[AVAILABLE DATA — start]

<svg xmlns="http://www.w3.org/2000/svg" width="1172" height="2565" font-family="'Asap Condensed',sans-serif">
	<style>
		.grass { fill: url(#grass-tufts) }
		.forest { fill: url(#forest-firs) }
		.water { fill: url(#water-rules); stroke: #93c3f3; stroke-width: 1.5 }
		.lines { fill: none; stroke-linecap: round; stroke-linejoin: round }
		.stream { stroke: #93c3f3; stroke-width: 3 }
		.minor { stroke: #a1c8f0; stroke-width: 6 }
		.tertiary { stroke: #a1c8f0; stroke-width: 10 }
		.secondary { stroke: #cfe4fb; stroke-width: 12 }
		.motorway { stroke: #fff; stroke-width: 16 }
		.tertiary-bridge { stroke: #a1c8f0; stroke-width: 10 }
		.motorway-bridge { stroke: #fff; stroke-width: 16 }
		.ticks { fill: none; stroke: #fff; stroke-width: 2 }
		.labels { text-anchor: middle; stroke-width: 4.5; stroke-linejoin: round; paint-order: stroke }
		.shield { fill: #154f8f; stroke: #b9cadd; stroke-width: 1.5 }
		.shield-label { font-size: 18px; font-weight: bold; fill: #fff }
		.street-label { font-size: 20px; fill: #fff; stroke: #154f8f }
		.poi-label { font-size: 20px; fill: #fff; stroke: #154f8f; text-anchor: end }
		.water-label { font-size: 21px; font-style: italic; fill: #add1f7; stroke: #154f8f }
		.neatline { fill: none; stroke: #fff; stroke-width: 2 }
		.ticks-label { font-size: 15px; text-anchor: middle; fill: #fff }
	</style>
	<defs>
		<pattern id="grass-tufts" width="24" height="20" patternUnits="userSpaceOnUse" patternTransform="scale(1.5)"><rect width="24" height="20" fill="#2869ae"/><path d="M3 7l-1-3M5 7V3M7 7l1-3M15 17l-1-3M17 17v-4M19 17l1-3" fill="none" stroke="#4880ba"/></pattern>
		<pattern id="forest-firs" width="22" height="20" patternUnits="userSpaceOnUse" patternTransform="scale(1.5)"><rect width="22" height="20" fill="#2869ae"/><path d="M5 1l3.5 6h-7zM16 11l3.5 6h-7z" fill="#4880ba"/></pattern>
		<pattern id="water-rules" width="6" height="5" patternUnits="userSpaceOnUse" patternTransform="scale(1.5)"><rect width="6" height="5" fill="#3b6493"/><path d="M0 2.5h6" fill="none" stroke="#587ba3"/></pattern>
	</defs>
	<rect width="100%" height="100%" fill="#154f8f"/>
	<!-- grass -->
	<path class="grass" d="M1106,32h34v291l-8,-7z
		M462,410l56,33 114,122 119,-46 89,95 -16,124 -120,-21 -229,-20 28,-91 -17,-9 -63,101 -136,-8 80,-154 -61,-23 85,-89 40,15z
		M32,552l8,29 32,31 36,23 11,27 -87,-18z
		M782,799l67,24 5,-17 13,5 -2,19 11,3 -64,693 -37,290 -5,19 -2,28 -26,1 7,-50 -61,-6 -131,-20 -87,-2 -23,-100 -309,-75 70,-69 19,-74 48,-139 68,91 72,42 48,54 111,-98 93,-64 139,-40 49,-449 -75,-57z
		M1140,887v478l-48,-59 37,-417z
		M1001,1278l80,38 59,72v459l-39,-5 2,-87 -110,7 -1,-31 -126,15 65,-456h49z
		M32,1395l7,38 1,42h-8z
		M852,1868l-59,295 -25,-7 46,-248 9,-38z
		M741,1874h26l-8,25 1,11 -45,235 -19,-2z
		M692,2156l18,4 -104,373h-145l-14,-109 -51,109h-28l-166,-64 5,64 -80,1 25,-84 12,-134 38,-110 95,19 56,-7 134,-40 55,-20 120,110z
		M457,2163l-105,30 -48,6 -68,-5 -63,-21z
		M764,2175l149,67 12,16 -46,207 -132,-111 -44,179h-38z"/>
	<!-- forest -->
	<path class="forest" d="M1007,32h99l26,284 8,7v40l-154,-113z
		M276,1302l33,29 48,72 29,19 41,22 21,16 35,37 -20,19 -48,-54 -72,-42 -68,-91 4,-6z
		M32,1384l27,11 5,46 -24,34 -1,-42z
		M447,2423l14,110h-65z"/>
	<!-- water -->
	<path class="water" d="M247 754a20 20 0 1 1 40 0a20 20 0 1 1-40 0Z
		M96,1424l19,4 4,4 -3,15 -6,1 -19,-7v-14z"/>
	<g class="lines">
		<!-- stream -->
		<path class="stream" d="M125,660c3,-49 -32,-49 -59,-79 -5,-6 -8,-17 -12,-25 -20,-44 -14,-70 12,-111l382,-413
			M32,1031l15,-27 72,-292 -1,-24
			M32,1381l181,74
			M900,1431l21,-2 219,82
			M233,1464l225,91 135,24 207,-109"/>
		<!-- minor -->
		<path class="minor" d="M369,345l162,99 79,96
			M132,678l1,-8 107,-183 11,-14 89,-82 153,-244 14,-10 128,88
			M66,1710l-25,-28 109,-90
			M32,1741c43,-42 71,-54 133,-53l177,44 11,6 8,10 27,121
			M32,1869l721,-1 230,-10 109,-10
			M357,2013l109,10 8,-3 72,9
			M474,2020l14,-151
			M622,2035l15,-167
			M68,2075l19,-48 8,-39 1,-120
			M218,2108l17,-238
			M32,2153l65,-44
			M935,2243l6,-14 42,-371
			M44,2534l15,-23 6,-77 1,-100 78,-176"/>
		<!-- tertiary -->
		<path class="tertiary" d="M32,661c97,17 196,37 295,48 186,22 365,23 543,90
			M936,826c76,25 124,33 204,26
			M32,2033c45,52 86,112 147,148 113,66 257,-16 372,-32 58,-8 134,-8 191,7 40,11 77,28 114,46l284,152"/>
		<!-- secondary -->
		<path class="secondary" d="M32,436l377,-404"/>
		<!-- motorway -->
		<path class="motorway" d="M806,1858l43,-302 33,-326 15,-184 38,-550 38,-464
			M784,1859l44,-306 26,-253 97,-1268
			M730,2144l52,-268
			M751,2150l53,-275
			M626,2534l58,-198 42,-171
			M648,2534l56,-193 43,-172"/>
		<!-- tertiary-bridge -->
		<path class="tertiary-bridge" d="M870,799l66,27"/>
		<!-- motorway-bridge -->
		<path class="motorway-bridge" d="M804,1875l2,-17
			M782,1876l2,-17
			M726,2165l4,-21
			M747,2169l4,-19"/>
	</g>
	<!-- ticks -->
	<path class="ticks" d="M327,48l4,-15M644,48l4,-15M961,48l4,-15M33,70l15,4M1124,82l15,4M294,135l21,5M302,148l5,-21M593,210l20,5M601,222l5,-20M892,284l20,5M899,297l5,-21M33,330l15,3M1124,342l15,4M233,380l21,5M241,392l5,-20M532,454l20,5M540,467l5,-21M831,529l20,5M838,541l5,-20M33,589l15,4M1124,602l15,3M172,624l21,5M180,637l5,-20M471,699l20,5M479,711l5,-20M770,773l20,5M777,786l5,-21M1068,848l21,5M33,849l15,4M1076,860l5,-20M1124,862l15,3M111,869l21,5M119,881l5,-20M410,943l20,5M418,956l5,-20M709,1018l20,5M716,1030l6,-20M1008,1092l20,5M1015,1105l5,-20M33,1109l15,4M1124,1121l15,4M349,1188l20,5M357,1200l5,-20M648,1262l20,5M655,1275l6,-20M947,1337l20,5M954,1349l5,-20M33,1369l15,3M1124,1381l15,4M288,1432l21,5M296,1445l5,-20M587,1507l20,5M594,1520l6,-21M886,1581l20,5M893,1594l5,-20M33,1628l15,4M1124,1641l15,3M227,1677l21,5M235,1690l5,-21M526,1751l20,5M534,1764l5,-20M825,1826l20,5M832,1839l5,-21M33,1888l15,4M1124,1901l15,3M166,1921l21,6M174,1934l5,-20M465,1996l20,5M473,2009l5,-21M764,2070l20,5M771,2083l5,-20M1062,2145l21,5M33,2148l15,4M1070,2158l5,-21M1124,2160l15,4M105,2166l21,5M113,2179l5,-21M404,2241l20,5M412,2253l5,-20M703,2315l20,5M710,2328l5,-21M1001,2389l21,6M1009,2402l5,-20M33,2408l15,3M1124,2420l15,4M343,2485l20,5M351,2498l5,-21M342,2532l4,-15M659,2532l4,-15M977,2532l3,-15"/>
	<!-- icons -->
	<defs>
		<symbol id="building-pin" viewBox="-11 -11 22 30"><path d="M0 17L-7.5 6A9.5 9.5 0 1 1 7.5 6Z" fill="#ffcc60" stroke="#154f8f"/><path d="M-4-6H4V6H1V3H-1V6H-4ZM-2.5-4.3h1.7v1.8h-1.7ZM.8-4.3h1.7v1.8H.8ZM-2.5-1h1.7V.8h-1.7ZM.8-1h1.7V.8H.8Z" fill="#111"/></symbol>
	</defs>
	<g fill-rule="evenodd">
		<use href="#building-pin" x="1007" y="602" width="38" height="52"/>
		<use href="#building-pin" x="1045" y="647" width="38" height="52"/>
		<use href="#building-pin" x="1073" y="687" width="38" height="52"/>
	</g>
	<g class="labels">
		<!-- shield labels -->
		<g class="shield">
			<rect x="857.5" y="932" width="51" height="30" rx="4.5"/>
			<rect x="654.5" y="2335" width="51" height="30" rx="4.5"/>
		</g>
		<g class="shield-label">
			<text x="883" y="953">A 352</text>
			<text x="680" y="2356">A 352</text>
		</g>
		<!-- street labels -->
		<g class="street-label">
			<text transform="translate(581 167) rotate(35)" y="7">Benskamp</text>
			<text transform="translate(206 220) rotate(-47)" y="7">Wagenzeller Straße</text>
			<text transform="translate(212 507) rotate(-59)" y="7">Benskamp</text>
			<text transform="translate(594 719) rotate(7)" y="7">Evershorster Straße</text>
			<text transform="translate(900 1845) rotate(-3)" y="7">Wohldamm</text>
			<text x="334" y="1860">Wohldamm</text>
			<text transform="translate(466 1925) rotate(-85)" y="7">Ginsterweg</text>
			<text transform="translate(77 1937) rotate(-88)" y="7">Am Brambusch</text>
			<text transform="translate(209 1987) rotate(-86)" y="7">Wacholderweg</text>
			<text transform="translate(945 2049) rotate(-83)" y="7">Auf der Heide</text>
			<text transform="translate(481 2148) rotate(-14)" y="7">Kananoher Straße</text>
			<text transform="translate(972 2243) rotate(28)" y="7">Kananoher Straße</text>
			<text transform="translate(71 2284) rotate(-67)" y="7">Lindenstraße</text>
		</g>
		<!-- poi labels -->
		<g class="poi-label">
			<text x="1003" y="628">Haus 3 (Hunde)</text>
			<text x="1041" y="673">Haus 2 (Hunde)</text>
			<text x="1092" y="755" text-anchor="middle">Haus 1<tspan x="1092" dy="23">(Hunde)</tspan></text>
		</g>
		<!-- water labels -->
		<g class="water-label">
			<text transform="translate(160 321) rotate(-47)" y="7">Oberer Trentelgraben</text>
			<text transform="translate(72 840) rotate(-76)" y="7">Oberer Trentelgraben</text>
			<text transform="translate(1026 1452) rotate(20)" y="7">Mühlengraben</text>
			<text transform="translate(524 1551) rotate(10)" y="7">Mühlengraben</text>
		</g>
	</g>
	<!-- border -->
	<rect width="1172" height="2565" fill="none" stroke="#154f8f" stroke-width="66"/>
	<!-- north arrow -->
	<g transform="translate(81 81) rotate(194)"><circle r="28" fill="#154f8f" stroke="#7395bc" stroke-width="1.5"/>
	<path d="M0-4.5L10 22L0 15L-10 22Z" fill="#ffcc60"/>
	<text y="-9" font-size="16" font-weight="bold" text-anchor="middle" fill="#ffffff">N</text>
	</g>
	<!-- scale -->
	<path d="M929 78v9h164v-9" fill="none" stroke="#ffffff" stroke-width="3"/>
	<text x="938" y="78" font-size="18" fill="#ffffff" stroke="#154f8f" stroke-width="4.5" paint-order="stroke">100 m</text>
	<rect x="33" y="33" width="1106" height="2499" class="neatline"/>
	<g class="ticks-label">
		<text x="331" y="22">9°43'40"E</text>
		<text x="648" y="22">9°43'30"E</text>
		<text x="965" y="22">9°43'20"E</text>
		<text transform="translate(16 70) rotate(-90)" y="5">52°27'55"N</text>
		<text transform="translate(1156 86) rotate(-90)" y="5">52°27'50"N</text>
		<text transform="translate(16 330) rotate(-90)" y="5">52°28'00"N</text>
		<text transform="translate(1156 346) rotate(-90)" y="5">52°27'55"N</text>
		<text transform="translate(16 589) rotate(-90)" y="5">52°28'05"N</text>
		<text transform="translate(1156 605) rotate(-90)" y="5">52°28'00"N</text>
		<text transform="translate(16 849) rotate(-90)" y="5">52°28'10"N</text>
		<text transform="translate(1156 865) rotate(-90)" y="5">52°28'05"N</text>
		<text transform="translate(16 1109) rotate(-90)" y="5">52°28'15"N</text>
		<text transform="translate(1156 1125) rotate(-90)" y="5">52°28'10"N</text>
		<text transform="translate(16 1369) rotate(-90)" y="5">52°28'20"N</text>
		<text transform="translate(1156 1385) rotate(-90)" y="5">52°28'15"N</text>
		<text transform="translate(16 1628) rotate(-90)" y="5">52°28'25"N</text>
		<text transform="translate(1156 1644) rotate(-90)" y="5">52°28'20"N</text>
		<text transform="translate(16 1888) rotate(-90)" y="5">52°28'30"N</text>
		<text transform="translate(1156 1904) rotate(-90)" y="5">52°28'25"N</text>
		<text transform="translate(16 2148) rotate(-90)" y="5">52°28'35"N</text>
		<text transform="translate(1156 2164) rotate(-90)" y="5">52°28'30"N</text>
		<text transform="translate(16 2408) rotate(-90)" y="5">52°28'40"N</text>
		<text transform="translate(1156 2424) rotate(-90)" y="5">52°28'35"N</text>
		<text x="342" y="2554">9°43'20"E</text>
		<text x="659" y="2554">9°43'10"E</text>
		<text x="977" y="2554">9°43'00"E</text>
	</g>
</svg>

[AVAILABLE DATA — finish]

Which lines in the records above include the word "Mühlengraben"? Copy them out.

			<text transform="translate(1026 1452) rotate(20)" y="7">Mühlengraben</text>
			<text transform="translate(524 1551) rotate(10)" y="7">Mühlengraben</text>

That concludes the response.